■ **WHAT THE TASK ASKS**: In the records below, convert the lines into a numbered list, starting with the line that contains "scientific name: Fagus grandifolia" and going on through the line that contains "genus: Papio". Include both of those lines, list only this span, and leave out any blank lines.

(Stored entries)
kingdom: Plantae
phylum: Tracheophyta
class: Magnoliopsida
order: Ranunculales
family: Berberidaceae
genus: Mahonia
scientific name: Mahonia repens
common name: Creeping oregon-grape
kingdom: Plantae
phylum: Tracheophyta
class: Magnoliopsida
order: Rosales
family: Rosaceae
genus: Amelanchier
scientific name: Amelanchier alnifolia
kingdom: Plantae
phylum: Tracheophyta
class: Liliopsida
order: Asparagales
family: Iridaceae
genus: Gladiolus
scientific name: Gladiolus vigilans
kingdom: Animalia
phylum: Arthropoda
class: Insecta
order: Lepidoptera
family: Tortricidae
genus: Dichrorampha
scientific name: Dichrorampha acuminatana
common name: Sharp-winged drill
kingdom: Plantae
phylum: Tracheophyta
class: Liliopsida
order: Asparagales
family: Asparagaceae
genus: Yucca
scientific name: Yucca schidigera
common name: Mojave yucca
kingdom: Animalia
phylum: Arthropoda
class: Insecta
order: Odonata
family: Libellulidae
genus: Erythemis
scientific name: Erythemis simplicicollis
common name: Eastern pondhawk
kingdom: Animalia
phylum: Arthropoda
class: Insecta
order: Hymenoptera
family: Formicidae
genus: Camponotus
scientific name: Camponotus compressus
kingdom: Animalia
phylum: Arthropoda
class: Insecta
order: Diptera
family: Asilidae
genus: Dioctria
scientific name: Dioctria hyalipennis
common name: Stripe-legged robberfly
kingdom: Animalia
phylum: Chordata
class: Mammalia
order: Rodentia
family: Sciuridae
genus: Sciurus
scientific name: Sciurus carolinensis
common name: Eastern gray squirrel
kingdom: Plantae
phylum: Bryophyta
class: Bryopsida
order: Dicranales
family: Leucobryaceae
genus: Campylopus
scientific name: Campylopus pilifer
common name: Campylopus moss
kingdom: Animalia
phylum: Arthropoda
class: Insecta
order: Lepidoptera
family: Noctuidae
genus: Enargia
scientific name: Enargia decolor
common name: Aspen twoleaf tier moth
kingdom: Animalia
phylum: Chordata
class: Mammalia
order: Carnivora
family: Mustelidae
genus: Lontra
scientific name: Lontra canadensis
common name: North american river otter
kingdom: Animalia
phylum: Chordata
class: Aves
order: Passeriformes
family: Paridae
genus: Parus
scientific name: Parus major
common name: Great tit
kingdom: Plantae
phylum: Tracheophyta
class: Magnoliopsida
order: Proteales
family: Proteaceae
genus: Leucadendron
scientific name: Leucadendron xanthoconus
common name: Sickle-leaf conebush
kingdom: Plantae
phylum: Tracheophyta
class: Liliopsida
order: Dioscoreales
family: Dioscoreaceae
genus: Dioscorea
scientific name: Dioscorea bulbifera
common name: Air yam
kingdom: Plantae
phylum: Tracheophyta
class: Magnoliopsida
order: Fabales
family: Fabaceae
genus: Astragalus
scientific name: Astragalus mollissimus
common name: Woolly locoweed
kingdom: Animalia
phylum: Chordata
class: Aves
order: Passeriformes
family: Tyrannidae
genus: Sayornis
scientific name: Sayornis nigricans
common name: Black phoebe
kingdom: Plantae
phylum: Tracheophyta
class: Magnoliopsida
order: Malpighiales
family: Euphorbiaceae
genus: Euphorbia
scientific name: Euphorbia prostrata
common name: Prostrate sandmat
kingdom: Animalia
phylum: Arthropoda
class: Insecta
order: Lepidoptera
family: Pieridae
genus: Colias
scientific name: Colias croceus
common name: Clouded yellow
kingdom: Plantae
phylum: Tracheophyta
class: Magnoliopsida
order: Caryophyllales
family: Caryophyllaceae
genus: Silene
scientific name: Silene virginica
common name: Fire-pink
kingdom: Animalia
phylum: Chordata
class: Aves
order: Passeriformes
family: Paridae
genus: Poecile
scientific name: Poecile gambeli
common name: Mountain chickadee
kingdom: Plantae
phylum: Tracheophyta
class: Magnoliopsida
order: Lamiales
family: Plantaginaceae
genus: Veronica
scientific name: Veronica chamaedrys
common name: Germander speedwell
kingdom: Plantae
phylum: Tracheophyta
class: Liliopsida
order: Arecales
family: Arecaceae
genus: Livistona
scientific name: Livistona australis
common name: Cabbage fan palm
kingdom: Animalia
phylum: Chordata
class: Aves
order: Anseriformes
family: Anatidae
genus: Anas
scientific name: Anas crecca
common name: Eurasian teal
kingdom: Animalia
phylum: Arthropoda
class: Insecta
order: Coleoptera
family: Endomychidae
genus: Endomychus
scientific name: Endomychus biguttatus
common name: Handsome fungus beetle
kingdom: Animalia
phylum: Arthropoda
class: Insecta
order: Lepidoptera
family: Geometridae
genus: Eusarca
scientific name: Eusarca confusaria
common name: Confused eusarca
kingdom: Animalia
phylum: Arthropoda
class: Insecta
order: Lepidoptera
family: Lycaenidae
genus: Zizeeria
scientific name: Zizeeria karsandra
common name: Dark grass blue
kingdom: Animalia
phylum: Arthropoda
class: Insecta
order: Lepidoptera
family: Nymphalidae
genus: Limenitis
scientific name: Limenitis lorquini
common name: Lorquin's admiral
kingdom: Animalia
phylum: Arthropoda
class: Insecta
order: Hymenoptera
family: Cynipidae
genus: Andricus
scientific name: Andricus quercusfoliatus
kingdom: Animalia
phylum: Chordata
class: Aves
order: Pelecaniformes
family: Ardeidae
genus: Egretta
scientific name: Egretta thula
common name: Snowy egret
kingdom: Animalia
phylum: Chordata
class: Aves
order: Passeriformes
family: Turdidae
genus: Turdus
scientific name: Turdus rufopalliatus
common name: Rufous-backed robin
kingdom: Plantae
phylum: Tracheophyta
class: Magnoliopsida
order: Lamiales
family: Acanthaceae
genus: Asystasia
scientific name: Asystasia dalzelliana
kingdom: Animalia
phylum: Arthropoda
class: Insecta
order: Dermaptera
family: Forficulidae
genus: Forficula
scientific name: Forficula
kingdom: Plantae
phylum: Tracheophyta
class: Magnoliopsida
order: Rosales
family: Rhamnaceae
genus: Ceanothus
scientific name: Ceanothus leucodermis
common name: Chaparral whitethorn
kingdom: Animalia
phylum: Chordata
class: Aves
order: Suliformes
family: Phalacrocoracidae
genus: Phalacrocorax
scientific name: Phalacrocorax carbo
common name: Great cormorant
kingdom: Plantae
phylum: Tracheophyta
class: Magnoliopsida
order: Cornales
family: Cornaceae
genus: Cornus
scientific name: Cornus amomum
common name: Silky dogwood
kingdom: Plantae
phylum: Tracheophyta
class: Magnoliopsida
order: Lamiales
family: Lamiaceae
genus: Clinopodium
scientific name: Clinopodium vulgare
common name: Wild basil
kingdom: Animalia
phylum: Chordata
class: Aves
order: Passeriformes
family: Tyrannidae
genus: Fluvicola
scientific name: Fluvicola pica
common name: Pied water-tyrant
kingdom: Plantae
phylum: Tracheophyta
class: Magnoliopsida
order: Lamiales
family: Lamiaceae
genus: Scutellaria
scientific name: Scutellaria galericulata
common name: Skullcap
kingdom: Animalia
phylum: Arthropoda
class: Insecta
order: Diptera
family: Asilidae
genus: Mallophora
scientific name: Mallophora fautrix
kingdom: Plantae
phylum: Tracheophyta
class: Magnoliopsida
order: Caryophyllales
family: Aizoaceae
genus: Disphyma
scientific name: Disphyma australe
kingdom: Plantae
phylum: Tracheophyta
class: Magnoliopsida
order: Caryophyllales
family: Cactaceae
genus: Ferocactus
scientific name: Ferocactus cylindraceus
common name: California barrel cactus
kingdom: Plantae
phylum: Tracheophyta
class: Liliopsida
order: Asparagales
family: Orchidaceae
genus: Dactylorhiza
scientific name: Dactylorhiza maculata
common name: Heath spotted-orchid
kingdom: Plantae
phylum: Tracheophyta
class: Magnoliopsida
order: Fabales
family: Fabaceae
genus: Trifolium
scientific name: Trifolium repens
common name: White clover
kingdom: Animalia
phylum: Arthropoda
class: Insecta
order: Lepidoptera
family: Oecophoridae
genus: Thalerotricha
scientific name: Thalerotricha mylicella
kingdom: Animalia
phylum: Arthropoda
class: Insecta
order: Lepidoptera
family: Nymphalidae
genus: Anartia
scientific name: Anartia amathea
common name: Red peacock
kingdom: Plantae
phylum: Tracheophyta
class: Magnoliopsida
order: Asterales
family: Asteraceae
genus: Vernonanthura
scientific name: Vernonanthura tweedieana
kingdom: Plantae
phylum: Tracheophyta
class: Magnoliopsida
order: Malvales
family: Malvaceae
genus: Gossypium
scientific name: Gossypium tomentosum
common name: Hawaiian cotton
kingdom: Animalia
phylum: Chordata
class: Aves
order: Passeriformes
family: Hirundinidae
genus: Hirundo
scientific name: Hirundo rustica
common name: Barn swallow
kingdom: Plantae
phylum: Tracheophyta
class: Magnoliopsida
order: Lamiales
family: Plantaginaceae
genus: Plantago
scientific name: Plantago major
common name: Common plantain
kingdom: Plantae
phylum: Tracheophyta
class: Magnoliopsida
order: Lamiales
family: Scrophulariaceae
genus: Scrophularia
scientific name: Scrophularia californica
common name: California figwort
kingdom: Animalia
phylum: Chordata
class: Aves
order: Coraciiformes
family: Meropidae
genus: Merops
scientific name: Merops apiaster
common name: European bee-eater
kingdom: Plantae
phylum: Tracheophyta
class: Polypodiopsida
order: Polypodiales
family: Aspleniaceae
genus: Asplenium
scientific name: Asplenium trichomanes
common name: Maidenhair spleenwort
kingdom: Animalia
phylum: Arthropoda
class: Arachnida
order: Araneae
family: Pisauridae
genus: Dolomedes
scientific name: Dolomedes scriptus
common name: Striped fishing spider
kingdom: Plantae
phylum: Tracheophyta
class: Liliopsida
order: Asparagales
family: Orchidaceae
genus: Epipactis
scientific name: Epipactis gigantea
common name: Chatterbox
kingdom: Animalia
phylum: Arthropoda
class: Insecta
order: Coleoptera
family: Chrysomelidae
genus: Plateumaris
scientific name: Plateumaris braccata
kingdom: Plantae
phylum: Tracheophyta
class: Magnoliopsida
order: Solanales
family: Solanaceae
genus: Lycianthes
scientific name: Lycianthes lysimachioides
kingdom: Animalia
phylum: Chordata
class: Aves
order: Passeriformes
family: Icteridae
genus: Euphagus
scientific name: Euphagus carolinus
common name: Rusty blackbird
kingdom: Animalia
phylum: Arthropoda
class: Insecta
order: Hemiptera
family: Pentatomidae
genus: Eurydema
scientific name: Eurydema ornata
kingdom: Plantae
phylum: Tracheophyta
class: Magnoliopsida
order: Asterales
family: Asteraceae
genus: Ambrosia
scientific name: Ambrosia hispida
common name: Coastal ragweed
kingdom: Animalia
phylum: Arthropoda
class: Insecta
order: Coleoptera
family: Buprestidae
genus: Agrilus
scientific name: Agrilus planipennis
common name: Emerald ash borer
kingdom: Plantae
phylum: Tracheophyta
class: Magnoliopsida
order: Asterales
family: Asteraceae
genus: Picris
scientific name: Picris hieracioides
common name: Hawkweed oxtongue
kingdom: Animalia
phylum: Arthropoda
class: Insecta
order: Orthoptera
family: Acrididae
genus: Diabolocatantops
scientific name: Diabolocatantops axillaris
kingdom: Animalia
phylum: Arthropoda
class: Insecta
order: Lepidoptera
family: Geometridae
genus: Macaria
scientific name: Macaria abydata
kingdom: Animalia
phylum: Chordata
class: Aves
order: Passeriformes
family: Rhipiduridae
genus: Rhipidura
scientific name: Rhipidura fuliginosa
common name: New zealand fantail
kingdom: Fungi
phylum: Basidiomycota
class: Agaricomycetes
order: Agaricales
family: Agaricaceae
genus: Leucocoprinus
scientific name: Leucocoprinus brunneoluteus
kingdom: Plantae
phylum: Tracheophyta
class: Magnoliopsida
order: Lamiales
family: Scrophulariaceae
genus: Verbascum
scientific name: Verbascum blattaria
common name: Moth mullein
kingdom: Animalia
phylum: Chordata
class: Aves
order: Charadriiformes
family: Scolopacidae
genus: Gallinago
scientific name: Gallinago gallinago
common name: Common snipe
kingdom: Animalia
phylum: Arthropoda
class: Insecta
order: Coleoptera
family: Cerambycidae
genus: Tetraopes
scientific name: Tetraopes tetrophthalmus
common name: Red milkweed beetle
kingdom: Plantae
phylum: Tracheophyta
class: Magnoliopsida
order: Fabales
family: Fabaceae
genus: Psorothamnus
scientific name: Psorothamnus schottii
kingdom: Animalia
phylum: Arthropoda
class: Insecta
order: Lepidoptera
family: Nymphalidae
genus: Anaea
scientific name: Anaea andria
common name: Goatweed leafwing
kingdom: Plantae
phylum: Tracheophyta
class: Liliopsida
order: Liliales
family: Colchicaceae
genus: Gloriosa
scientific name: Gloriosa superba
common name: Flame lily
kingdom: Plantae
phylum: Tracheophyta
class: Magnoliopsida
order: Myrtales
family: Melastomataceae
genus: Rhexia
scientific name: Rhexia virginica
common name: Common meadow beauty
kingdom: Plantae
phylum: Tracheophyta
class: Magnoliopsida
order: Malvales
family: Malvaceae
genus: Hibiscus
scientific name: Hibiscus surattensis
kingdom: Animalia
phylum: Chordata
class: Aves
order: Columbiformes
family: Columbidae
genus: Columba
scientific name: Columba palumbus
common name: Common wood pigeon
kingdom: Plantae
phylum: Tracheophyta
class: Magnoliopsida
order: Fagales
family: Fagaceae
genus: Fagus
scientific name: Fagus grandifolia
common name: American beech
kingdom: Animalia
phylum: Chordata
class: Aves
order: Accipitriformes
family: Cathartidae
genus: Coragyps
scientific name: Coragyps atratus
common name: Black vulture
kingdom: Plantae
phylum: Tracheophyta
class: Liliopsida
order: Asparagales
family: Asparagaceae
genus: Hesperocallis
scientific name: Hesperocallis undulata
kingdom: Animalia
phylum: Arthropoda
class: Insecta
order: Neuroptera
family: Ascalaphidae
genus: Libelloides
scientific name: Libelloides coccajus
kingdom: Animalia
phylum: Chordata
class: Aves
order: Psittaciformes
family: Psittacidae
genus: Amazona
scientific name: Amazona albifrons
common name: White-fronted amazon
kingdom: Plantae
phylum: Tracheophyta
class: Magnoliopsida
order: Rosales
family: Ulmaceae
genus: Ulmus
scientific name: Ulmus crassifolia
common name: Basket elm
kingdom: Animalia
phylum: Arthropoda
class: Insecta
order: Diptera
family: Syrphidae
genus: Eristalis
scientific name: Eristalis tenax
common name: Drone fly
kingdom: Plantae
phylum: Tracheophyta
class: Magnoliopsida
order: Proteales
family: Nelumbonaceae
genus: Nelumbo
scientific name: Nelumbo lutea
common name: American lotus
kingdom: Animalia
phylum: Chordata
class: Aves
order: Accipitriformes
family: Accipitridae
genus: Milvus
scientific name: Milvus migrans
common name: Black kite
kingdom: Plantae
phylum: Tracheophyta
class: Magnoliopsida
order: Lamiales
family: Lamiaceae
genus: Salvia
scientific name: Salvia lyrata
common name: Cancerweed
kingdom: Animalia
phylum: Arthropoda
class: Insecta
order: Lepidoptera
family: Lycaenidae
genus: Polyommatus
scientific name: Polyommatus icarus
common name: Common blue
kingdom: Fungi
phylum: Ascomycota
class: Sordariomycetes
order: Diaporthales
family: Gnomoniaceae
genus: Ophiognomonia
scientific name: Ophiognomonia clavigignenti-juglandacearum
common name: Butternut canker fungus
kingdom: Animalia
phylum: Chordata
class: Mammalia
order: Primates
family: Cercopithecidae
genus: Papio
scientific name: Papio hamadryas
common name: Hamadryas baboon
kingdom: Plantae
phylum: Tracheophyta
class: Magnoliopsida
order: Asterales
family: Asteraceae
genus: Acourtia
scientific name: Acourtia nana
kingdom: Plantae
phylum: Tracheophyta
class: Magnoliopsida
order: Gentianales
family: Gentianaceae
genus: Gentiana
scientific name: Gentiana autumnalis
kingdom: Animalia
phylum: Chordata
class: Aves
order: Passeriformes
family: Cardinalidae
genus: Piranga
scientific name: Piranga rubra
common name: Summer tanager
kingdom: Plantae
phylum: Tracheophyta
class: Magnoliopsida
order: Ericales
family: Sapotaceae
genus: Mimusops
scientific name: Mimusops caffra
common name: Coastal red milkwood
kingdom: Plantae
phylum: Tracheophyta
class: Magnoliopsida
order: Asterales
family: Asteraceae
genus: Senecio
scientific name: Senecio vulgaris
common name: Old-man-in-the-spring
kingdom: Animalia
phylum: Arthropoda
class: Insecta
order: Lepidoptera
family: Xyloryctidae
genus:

■ **EXERCISE ANSWER**:
1. scientific name: Fagus grandifolia
2. common name: American beech
3. kingdom: Animalia
4. phylum: Chordata
5. class: Aves
6. order: Accipitriformes
7. family: Cathartidae
8. genus: Coragyps
9. scientific name: Coragyps atratus
10. common name: Black vulture
11. kingdom: Plantae
12. phylum: Tracheophyta
13. class: Liliopsida
14. order: Asparagales
15. family: Asparagaceae
16. genus: Hesperocallis
17. scientific name: Hesperocallis undulata
18. kingdom: Animalia
19. phylum: Arthropoda
20. class: Insecta
21. order: Neuroptera
22. family: Ascalaphidae
23. genus: Libelloides
24. scientific name: Libelloides coccajus
25. kingdom: Animalia
26. phylum: Chordata
27. class: Aves
28. order: Psittaciformes
29. family: Psittacidae
30. genus: Amazona
31. scientific name: Amazona albifrons
32. common name: White-fronted amazon
33. kingdom: Plantae
34. phylum: Tracheophyta
35. class: Magnoliopsida
36. order: Rosales
37. family: Ulmaceae
38. genus: Ulmus
39. scientific name: Ulmus crassifolia
40. common name: Basket elm
41. kingdom: Animalia
42. phylum: Arthropoda
43. class: Insecta
44. order: Diptera
45. family: Syrphidae
46. genus: Eristalis
47. scientific name: Eristalis tenax
48. common name: Drone fly
49. kingdom: Plantae
50. phylum: Tracheophyta
51. class: Magnoliopsida
52. order: Proteales
53. family: Nelumbonaceae
54. genus: Nelumbo
55. scientific name: Nelumbo lutea
56. common name: American lotus
57. kingdom: Animalia
58. phylum: Chordata
59. class: Aves
60. order: Accipitriformes
61. family: Accipitridae
62. genus: Milvus
63. scientific name: Milvus migrans
64. common name: Black kite
65. kingdom: Plantae
66. phylum: Tracheophyta
67. class: Magnoliopsida
68. order: Lamiales
69. family: Lamiaceae
70. genus: Salvia
71. scientific name: Salvia lyrata
72. common name: Cancerweed
73. kingdom: Animalia
74. phylum: Arthropoda
75. class: Insecta
76. order: Lepidoptera
77. family: Lycaenidae
78. genus: Polyommatus
79. scientific name: Polyommatus icarus
80. common name: Common blue
81. kingdom: Fungi
82. phylum: Ascomycota
83. class: Sordariomycetes
84. order: Diaporthales
85. family: Gnomoniaceae
86. genus: Ophiognomonia
87. scientific name: Ophiognomonia clavigignenti-juglandacearum
88. common name: Butternut canker fungus
89. kingdom: Animalia
90. phylum: Chordata
91. class: Mammalia
92. order: Primates
93. family: Cercopithecidae
94. genus: Papio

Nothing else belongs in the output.